Les médicaments de la classe des GLP-1 constituent-ils une menace réelle pour l’industrie des aliments transformés et des boissons alcoolisées ?
- Morgan Stanley a mené une enquête auprès de 300 utilisateurs de médicaments GLP-1 comme Ozempic ou Mounjaro sur l’évolution de leurs habitudes de consommation
- 40 % des personnes prenant des GLP-1 fumaient du tabac chaque semaine avant le traitement, contre 24 % après
- L’usage de cigarettes électroniques a lui aussi reculé, de 30 % à 16 %
- Parmi les consommateurs d’alcool, 56 à 62 % ont répondu qu’ils buvaient moins depuis la prise de GLP-1, et 14 à 18 % ont indiqué être devenus totalement abstinents
Inquiétudes pour l’industrie alimentaire et le secteur des boissons alcoolisées
- On craint un impact sur le chiffre d’affaires des fabricants de snacks emballés comme Doritos, Oreo ou Hershey’s Kisses, ainsi que des grandes chaînes de restauration
- La demande pour les médicaments GLP-1 ne devrait pas diminuer à court terme
- Morgan Stanley estime que le marché des GLP-1 atteindra 105 milliards de dollars d’ici 2030, et que 31,5 millions de personnes, soit 9 % de la population américaine, en prendront d’ici 2035
- Les preuves s’accumulent montrant que les médicaments GLP-1 ont un impact significatif sur le comportement des consommateurs et leurs dépenses en alimentation et en restauration
Efficacité potentielle et perspectives des GLP-1
- Des études indiquent que les GLP-1 pourraient être efficaces contre diverses addictions, la maladie d’Alzheimer, la dépression et l’anxiété, ce qui laisse penser que la proportion d’utilisateurs pourrait largement dépasser 9 %
- Le passage d’une dépendance aux marques alimentaires à une dépendance aux laboratoires pharmaceutiques peut être une arme à double tranchant, mais les effets positifs sur la santé, la longévité et la mortalité semblent largement supérieurs
- Si la concurrence entre médicaments GLP-1 s’intensifie et que les prix baissent, les bénéfices pour le grand public dépasseront les coûts
L’avis de GN⁺
- Les résultats d’études montrant que les médicaments GLP-1 peuvent être efficaces non seulement contre l’obésité et le diabète, mais aussi dans le traitement de diverses addictions et de troubles psychiatriques, continuent de s’accumuler, ce qui mérite une attention particulière. Il est particulièrement intéressant de voir qu’ils réduisent globalement l’appétit et l’envie de substances addictives
- Cependant, les médicaments GLP-1 sont coûteux et constituent des traitements de maladies chroniques qui doivent être pris sur le long terme. L’étendue de la couverture par l’assurance maladie et la régulation des prix des médicaments deviendront des enjeux majeurs. Aux États-Unis, certains gouvernements d’État limitent déjà la prise en charge par Medicaid des médicaments GLP-1 prescrits contre l’obésité, ce qui suscite des inquiétudes quant à une aggravation des inégalités de santé entre classes sociales et groupes ethniques
- Du point de vue des entreprises, la baisse des ventes dans l’industrie alimentaire peut être préoccupante, mais du point de vue de la santé publique, cela semble être une évolution souhaitable. Cependant, les entreprises agroalimentaires pourraient elles aussi profiter de la vague GLP-1 en révisant leurs stratégies marketing, par exemple en lançant des produits au positionnement « régime » ou « santé »

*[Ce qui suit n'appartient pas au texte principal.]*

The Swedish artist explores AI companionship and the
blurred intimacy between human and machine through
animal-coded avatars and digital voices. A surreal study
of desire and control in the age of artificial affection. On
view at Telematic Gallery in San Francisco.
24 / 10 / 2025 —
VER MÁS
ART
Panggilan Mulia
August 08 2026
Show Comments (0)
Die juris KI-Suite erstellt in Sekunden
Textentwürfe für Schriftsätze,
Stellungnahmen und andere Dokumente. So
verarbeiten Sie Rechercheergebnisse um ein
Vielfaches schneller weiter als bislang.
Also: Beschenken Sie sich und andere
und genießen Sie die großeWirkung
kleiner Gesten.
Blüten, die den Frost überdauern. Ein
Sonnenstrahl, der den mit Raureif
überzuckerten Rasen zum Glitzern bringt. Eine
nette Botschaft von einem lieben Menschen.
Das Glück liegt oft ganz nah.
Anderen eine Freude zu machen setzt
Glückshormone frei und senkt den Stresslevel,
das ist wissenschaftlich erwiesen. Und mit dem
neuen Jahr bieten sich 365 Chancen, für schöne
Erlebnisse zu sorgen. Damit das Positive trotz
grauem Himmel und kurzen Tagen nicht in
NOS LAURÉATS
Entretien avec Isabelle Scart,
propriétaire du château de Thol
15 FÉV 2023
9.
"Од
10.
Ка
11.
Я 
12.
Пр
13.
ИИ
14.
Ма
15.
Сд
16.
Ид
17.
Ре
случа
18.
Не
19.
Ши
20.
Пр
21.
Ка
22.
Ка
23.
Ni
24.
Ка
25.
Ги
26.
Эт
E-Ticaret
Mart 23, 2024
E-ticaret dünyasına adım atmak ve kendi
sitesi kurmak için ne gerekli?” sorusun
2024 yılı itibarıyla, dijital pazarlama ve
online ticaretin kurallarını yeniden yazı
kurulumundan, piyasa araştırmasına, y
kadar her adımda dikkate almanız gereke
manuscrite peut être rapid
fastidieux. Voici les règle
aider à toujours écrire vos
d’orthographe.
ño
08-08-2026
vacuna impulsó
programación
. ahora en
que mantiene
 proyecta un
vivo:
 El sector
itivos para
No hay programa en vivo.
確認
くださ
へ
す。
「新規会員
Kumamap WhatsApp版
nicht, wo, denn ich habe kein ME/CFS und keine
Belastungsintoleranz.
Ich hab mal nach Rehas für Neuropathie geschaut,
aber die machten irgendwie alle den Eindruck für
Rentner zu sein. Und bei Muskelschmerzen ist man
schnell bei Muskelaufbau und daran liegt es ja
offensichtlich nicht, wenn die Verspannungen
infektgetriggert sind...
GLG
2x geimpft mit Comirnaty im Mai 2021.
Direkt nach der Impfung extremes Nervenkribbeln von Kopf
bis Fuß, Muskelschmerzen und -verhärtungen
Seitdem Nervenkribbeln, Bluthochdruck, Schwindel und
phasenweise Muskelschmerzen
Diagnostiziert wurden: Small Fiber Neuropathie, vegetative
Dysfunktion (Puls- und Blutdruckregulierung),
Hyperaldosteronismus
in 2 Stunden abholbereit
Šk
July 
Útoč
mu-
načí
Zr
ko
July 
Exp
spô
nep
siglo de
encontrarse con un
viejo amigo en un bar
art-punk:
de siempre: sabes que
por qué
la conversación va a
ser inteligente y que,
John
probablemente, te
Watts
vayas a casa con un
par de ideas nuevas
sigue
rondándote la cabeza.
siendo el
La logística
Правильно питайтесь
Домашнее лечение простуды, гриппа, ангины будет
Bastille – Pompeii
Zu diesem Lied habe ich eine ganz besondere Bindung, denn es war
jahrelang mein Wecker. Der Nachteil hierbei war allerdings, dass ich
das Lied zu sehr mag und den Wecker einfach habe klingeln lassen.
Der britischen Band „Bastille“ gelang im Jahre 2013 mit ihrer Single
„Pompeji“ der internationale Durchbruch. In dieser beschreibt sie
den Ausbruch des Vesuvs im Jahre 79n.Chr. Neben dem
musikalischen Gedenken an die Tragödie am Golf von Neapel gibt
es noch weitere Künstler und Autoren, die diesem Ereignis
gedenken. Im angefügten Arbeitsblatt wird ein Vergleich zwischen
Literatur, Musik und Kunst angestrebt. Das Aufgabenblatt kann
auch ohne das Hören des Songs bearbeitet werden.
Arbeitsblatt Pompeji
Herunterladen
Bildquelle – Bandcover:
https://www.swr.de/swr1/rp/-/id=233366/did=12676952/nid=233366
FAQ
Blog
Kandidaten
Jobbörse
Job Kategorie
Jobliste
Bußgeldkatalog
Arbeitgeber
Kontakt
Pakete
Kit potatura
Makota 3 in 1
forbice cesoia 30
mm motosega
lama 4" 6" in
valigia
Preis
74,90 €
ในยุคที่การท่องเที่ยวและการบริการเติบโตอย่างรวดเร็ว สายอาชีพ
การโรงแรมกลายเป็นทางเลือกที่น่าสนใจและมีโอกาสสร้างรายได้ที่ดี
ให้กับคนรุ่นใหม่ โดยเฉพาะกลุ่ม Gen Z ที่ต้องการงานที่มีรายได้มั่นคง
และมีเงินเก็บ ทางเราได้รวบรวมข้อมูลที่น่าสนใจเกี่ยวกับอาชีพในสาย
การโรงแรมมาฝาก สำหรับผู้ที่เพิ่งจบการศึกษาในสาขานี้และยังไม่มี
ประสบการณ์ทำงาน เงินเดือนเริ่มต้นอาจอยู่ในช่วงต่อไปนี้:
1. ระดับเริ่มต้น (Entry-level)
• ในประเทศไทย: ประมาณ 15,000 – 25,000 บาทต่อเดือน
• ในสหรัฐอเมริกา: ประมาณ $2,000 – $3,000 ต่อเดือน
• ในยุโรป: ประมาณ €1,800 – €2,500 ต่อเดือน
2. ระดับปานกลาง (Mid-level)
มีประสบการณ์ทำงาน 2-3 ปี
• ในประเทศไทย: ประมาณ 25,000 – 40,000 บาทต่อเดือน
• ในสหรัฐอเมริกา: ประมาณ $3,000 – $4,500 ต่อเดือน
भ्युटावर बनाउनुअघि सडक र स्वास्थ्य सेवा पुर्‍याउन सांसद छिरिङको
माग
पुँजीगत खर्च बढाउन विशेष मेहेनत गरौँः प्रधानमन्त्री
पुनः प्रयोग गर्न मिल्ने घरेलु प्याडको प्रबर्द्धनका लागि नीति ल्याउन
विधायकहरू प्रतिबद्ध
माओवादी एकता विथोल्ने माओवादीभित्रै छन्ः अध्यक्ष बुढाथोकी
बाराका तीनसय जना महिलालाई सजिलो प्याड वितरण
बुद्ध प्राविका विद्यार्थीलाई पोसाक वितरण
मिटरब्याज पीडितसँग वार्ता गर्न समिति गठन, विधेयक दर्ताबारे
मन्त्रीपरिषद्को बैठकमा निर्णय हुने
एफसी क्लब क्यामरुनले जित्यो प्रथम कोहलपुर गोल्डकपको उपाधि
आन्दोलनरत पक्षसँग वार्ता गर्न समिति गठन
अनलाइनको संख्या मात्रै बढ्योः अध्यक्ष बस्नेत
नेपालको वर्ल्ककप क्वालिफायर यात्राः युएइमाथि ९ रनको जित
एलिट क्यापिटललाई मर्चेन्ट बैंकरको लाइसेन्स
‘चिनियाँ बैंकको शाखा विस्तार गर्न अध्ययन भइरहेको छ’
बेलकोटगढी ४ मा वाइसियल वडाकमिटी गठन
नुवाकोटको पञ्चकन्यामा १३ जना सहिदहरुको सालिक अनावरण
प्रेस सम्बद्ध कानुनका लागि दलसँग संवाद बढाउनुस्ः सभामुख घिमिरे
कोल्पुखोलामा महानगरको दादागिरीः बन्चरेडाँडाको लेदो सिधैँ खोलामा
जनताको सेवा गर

- Parmi les médicaments GLP-1 actuellement commercialisés figurent Ozempic/Wegovy de Novo Nordisk et Trulicity/Mounjaro d’Eli Lilly, tandis que de nombreux laboratoires développent des traitements concurrents de nouvelle génération. Il faudra suivre de près l’évolution de la concurrence sur le marché des médicaments GLP-1
2 commentaires
Dans les prévisions 2024 de Scott Galloway, il disait : « Si 2023 a été l’année de GPT-4, 2024 sera celle du GLP-1 ».